Saved data entries

--

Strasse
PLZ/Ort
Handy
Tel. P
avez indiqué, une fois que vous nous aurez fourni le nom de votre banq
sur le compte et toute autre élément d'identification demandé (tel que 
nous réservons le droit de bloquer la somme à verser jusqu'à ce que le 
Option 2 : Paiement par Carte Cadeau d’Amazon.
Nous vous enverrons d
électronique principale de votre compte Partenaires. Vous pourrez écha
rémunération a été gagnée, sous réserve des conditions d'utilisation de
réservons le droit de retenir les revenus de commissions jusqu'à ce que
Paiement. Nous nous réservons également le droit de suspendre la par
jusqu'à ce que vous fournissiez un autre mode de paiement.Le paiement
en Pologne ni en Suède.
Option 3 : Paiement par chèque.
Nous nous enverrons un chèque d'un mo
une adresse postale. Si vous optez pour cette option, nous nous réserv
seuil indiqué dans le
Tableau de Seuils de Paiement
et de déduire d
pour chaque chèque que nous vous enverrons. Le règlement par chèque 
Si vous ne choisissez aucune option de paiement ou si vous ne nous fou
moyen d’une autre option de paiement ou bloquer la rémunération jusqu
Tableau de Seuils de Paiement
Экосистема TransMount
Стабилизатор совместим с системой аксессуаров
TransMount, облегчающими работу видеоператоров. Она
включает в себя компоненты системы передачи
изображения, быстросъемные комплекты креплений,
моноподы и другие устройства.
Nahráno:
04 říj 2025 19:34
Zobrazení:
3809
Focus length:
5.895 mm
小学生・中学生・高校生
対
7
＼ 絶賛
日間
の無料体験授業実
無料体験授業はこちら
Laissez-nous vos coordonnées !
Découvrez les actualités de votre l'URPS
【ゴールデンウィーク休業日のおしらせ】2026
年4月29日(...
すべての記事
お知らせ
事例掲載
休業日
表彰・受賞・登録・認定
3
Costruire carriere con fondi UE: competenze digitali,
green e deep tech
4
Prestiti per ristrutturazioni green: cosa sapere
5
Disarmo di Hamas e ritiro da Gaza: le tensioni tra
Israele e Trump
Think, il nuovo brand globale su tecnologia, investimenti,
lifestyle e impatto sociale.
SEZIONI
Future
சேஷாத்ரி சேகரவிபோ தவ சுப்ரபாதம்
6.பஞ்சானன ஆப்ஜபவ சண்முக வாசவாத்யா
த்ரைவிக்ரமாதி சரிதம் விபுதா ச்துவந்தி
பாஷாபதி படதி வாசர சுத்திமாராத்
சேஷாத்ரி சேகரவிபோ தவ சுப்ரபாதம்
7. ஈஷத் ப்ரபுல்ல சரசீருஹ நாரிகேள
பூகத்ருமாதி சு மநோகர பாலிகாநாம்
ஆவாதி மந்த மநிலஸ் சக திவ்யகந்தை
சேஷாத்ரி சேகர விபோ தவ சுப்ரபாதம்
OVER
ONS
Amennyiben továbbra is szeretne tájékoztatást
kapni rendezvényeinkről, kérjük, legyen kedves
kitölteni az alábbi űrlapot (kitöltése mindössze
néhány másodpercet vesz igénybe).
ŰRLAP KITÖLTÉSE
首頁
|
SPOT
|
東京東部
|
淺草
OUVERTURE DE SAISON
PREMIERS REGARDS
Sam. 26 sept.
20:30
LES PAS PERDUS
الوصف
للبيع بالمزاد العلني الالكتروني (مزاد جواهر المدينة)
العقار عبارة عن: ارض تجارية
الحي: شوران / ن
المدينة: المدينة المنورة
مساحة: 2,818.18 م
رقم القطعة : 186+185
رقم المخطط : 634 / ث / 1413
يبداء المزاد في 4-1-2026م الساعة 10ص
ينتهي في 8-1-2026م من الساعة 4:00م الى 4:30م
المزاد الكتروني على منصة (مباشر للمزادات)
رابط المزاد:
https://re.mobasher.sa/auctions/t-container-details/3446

--

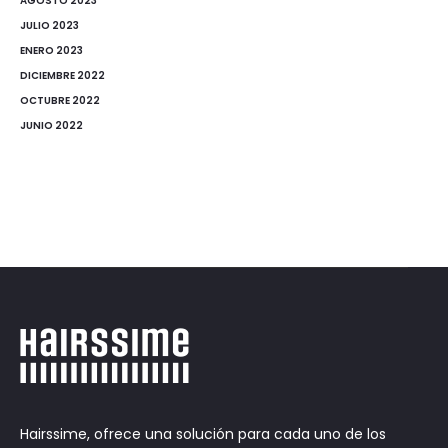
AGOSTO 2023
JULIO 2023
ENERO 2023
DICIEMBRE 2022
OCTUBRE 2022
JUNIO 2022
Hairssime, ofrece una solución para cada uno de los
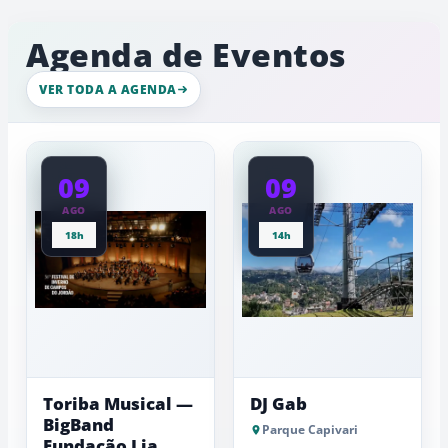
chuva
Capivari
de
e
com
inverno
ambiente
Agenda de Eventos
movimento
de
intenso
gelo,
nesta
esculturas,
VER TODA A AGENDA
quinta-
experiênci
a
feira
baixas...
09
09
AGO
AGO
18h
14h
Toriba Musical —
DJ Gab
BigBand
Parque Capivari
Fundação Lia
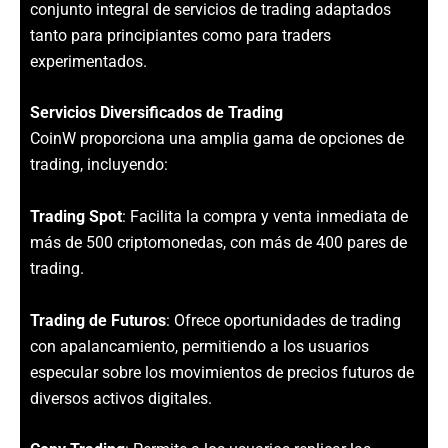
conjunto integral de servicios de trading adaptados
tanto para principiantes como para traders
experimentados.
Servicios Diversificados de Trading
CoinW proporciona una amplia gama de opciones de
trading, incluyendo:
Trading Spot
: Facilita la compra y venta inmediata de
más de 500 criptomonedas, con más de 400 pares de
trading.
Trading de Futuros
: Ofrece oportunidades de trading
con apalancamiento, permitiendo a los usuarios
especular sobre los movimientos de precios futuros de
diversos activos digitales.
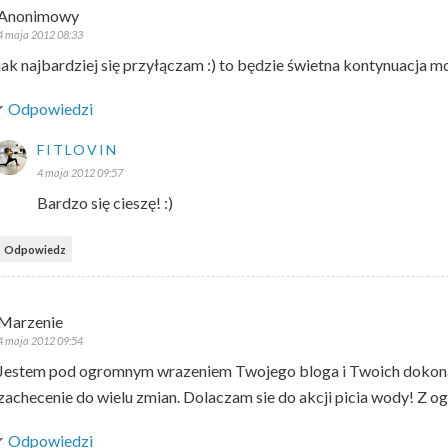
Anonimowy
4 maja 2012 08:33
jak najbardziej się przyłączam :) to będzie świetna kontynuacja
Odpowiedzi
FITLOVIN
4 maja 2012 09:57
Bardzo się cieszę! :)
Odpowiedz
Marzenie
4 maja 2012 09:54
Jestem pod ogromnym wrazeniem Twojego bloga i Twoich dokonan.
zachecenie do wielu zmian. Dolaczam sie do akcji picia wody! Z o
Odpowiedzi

--

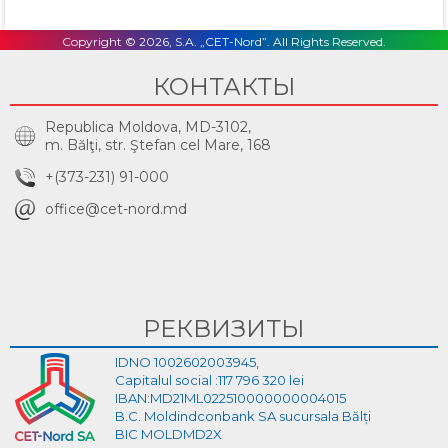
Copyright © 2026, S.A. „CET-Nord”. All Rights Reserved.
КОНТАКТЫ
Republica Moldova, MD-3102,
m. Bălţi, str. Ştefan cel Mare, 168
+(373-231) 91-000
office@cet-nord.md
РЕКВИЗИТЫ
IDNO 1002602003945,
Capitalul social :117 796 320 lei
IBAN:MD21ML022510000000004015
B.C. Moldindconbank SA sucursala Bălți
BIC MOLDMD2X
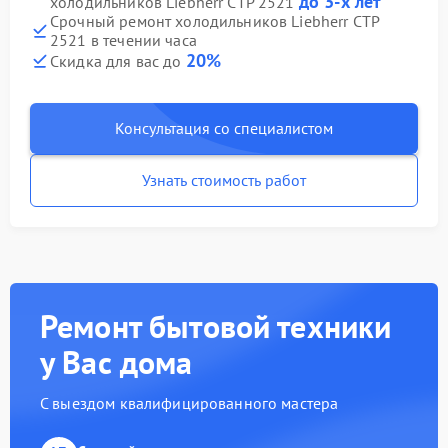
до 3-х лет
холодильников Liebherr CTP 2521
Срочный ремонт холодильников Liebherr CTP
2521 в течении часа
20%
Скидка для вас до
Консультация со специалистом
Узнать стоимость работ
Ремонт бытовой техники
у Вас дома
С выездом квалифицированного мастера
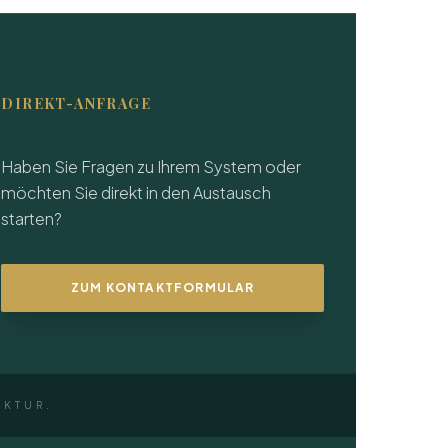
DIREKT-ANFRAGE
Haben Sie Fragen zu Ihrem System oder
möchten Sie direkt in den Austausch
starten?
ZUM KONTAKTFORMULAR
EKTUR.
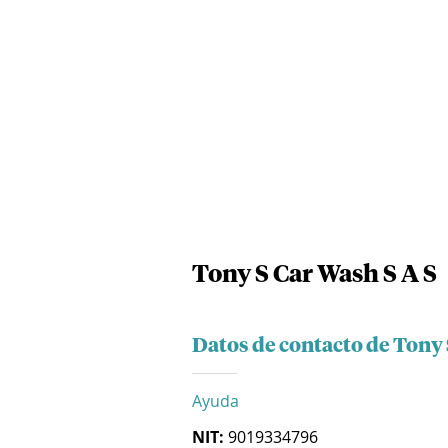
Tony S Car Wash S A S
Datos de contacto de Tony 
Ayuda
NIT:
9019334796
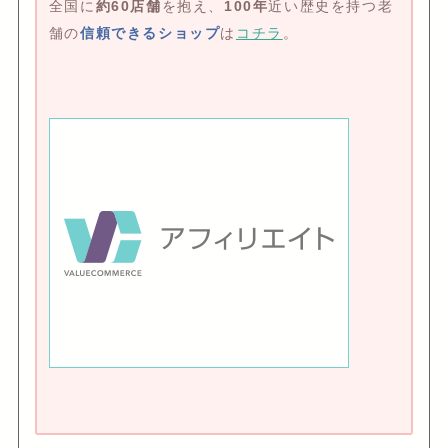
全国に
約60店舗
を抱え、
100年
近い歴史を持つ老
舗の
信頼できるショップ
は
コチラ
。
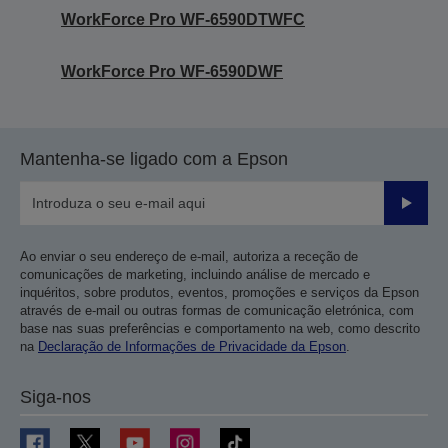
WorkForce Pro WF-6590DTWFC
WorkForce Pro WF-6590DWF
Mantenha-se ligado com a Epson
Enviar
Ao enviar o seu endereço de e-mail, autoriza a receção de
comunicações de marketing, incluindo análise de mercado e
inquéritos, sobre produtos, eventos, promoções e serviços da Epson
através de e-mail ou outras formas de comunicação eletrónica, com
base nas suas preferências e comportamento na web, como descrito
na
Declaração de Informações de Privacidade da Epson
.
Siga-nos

--

- [Task]
Go to the line with "الحي: شوران / ن" in the entries above and repeat every line from there through the line with "https://re.mobasher.sa/auctions/t-container-details/3446", exactly and with no other text.

- [Exercise result]
الحي: شوران / ن
المدينة: المدينة المنورة
مساحة: 2,818.18 م
رقم القطعة : 186+185
رقم المخطط : 634 / ث / 1413
يبداء المزاد في 4-1-2026م الساعة 10ص
ينتهي في 8-1-2026م من الساعة 4:00م الى 4:30م
المزاد الكتروني على منصة (مباشر للمزادات)
رابط المزاد:
https://re.mobasher.sa/auctions/t-container-details/3446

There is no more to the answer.